Ch4 Storage Allocation

(P102) (Initializers and Finalizers) The usual approach is for each object file to put any startup code into an anonymous routine and to put a pointer to that routine into a segment called .init or something similar. The linker concatenates all the .init segments together, thereby creating a list of pointers to all the startup routines.

(P103) The definition of C++ states that application-level constructors are run in an unpredicatable order, but the I/O and other system library constructors need to be run before constructors in C++ applications are called. The “perfect” approach would be for each .init routine to list its dependencies explicitly and to do a topological sort.

Ch5 Symbol Management

(P129) A strong reference must be resolved; a weak reference may be resolved if there is a definition, but it’s not an error if it’s not defined.

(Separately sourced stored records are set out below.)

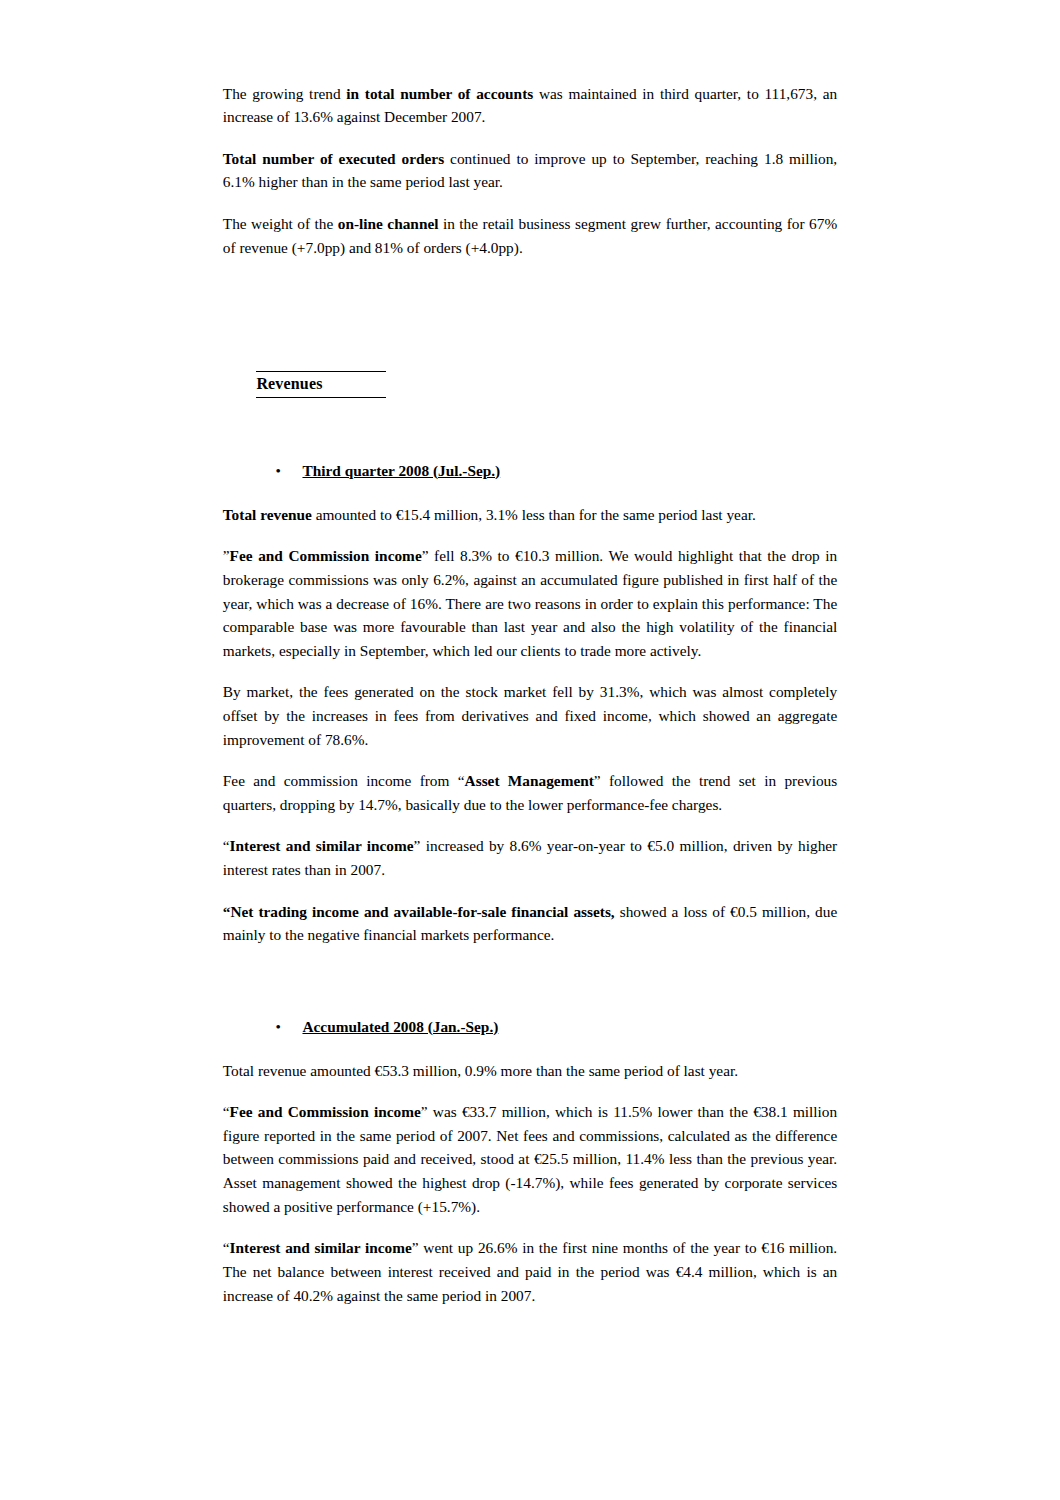The growing trend in total number of accounts was maintained in third quarter, to 111,673, an increase of 13.6% against December 2007.
Total number of executed orders continued to improve up to September, reaching 1.8 million, 6.1% higher than in the same period last year.
The weight of the on-line channel in the retail business segment grew further, accounting for 67% of revenue (+7.0pp) and 81% of orders (+4.0pp).
Revenues
•Third quarter 2008 (Jul.-Sep.)
Total revenue amounted to €15.4 million, 3.1% less than for the same period last year.
”Fee and Commission income” fell 8.3% to €10.3 million. We would highlight that the drop in brokerage commissions was only 6.2%, against an accumulated figure published in first half of the year, which was a decrease of 16%. There are two reasons in order to explain this performance: The comparable base was more favourable than last year and also the high volatility of the financial markets, especially in September, which led our clients to trade more actively.
By market, the fees generated on the stock market fell by 31.3%, which was almost completely offset by the increases in fees from derivatives and fixed income, which showed an aggregate improvement of 78.6%.
Fee and commission income from “Asset Management” followed the trend set in previous quarters, dropping by 14.7%, basically due to the lower performance-fee charges.
“Interest and similar income” increased by 8.6% year-on-year to €5.0 million, driven by higher interest rates than in 2007.
“Net trading income and available-for-sale financial assets, showed a loss of €0.5 million, due mainly to the negative financial markets performance.
•Accumulated 2008 (Jan.-Sep.)
Total revenue amounted €53.3 million, 0.9% more than the same period of last year.
“Fee and Commission income” was €33.7 million, which is 11.5% lower than the €38.1 million figure reported in the same period of 2007. Net fees and commissions, calculated as the difference between commissions paid and received, stood at €25.5 million, 11.4% less than the previous year. Asset management showed the highest drop (-14.7%), while fees generated by corporate services showed a positive performance (+15.7%).
“Interest and similar income” went up 26.6% in the first nine months of the year to €16 million. The net balance between interest received and paid in the period was €4.4 million, which is an increase of 40.2% against the same period in 2007.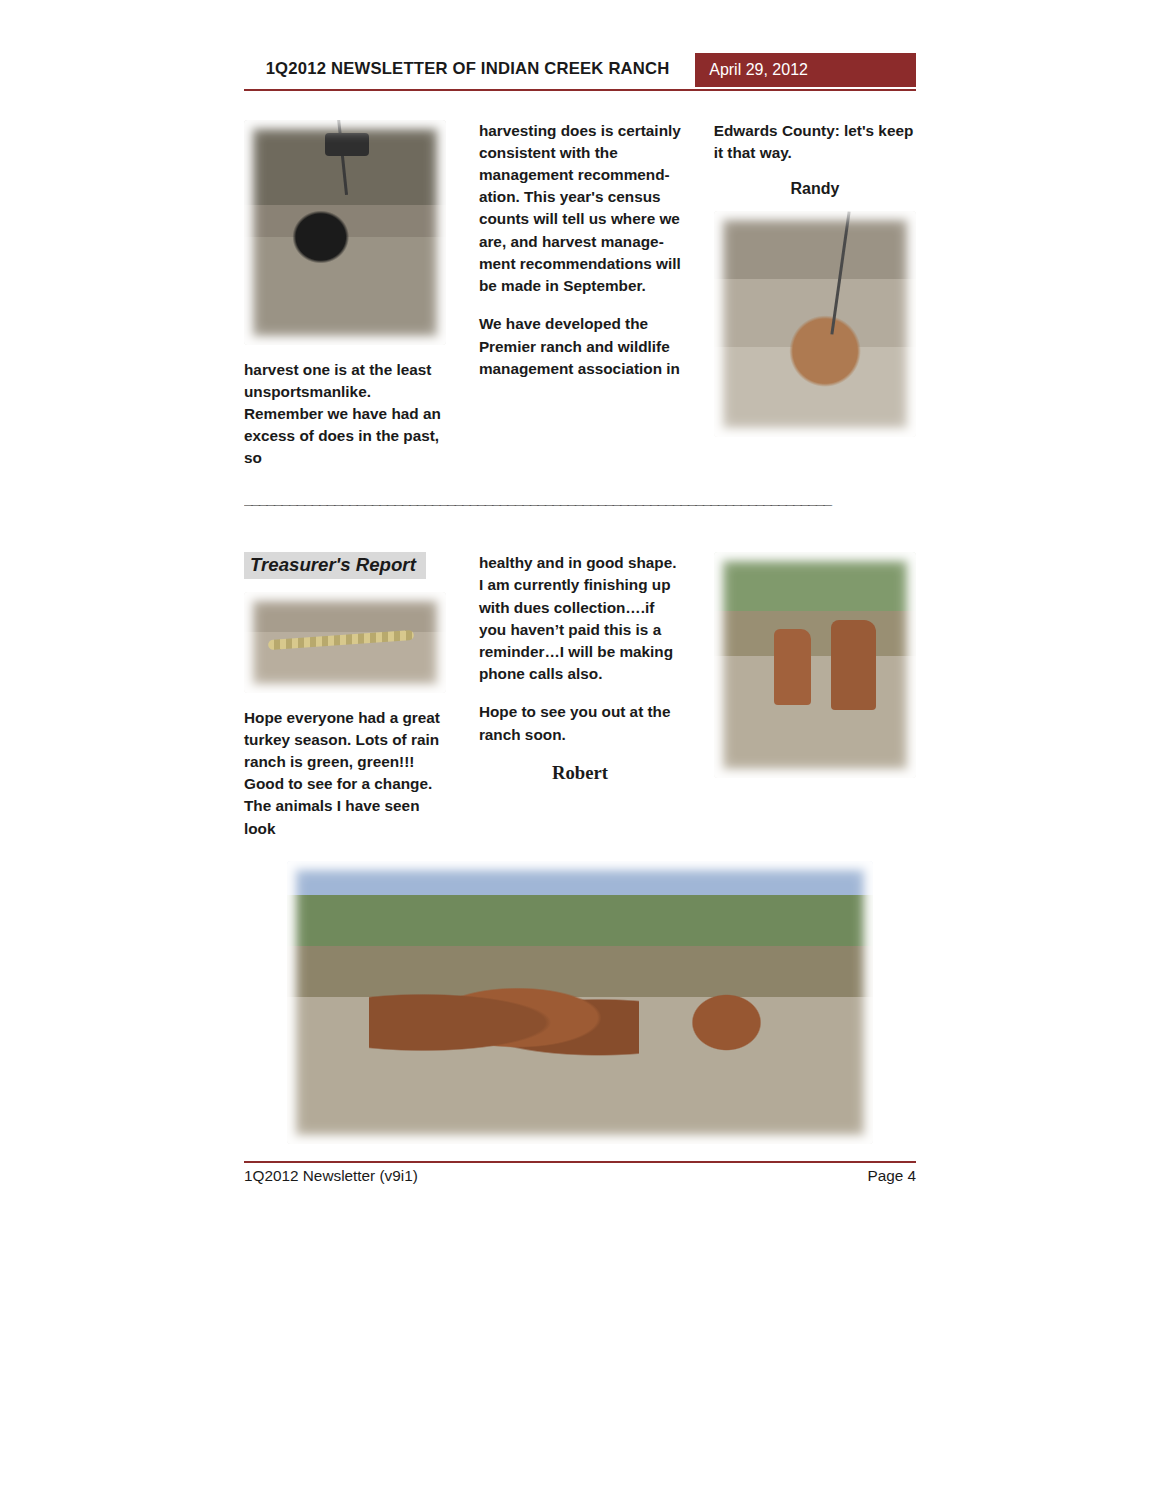1Q2012 NEWSLETTER OF INDIAN CREEK RANCH
April 29, 2012
harvest one is at the least unsportsmanlike. Remember we have had an excess of does in the past, so
harvesting does is certainly consistent with the management recommend-ation. This year's census counts will tell us where we are, and harvest manage-ment recommendations will be made in September.
We have developed the Premier ranch and wildlife management association in
Edwards County: let's keep it that way.
Randy
______________________________________________________________________________
Treasurer's Report
Hope everyone had a great turkey season. Lots of rain ranch is green, green!!! Good to see for a change. The animals I have seen look
healthy and in good shape. I am currently finishing up with dues collection….if you haven’t paid this is a reminder…I will be making phone calls also.
Hope to see you out at the ranch soon.
Robert
1Q2012 Newsletter (v9i1)
Page 4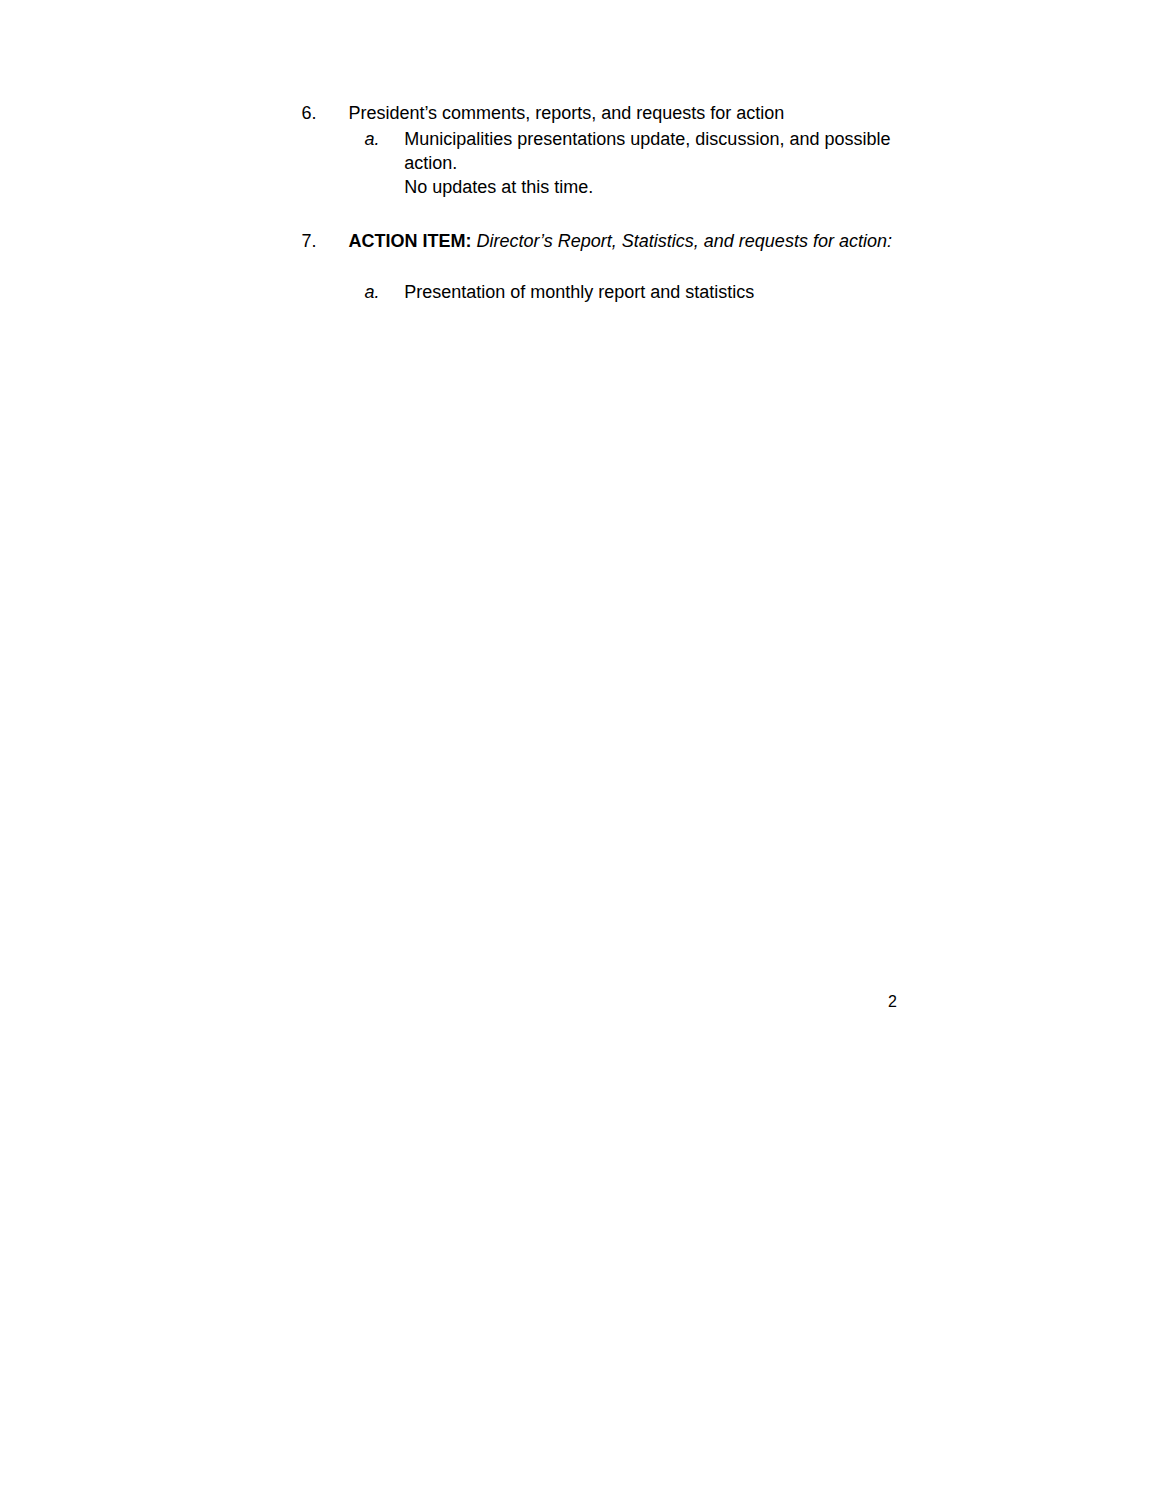6. President’s comments, reports, and requests for action
a. Municipalities presentations update, discussion, and possible action. No updates at this time.
7. ACTION ITEM: Director’s Report, Statistics, and requests for action:
a. Presentation of monthly report and statistics
2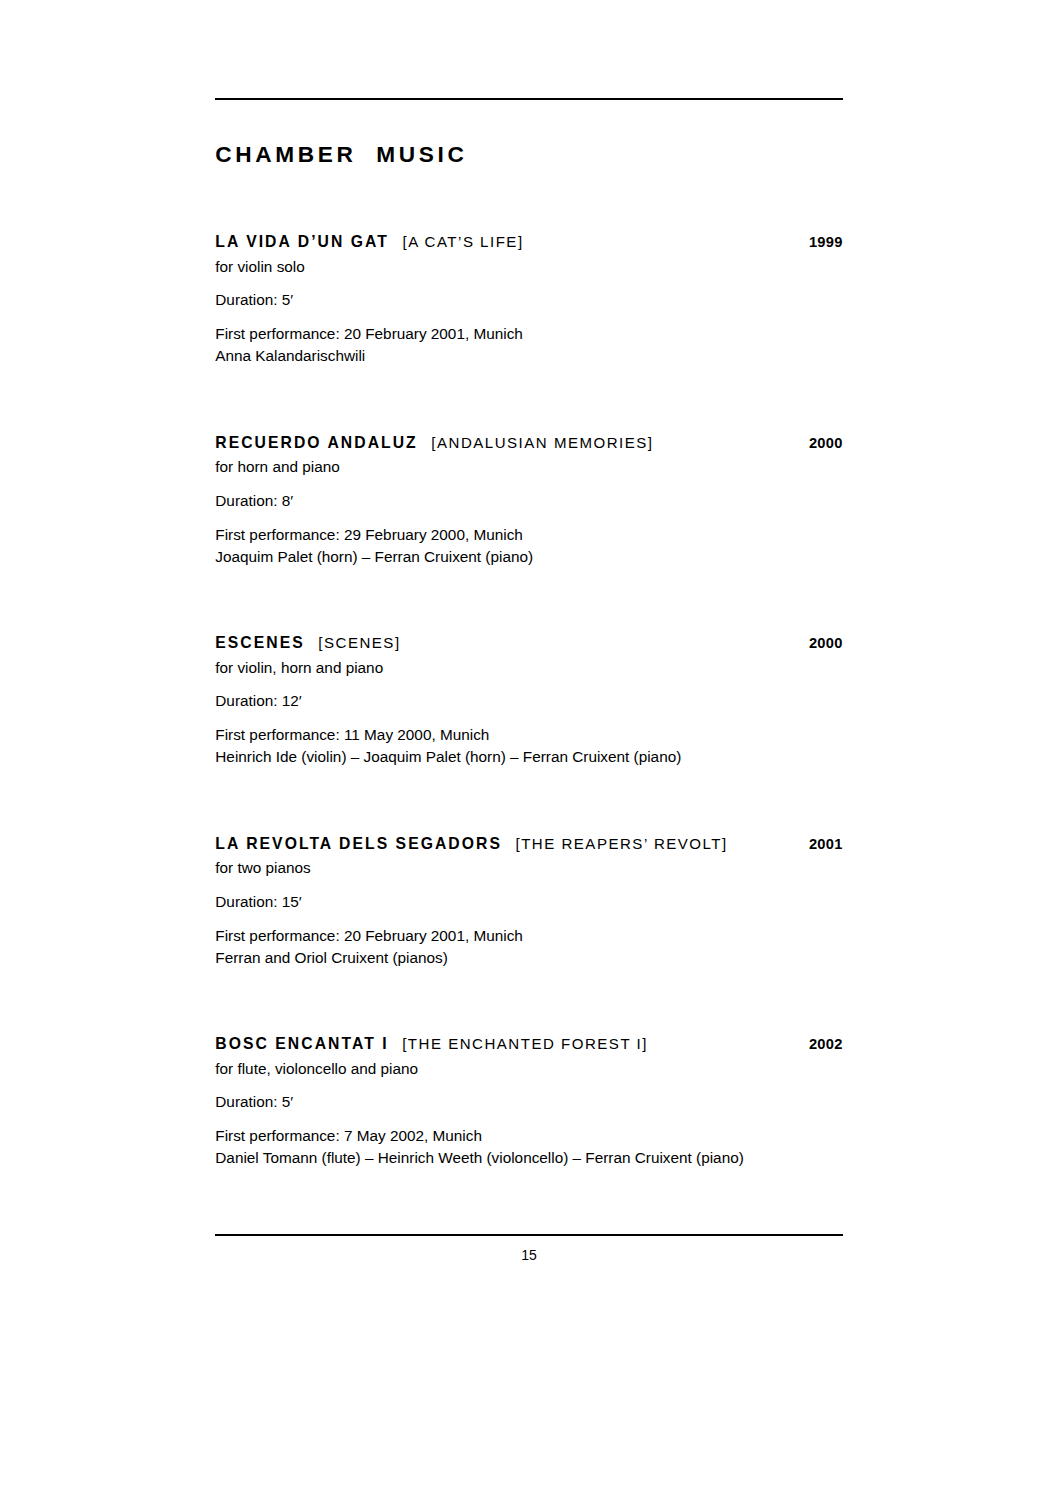Chamber Music
La vida d’un gat[A cat’s life]
1999
for violin solo
Duration: 5′
First performance: 20 February 2001, Munich
Anna Kalandarischwili
Recuerdo andaluz[Andalusian memories]
2000
for horn and piano
Duration: 8′
First performance: 29 February 2000, Munich
Joaquim Palet (horn) – Ferran Cruixent (piano)
Escenes[Scenes]
2000
for violin, horn and piano
Duration: 12′
First performance: 11 May 2000, Munich
Heinrich Ide (violin) – Joaquim Palet (horn) – Ferran Cruixent (piano)
La revolta dels segadors[The reapers’ revolt]
2001
for two pianos
Duration: 15′
First performance: 20 February 2001, Munich
Ferran and Oriol Cruixent (pianos)
Bosc encantat I[The enchanted forest I]
2002
for flute, violoncello and piano
Duration: 5′
First performance: 7 May 2002, Munich
Daniel Tomann (flute) – Heinrich Weeth (violoncello) – Ferran Cruixent (piano)
15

Ch10 Dynamic Linking and Loading

(P211) The linker looks in the library cache file /etc/ld.so.conf, which contains a list of library names and paths. If the library name is present, it uses the corresponding path.

(P216) Although the ELF dynamic linker is usually called implicitly at program load time and from PLT entries, programs can also call it explicitly using dlopen() to load a shared library and dlsym() to find the address of a symbol, which is usually a procedure to call.

(P221) MS Windows also permits programs to load and unload DLLs explicitly using LoadLibrary and FreeLibrary and to find addresses of symbols using GetProcAddress.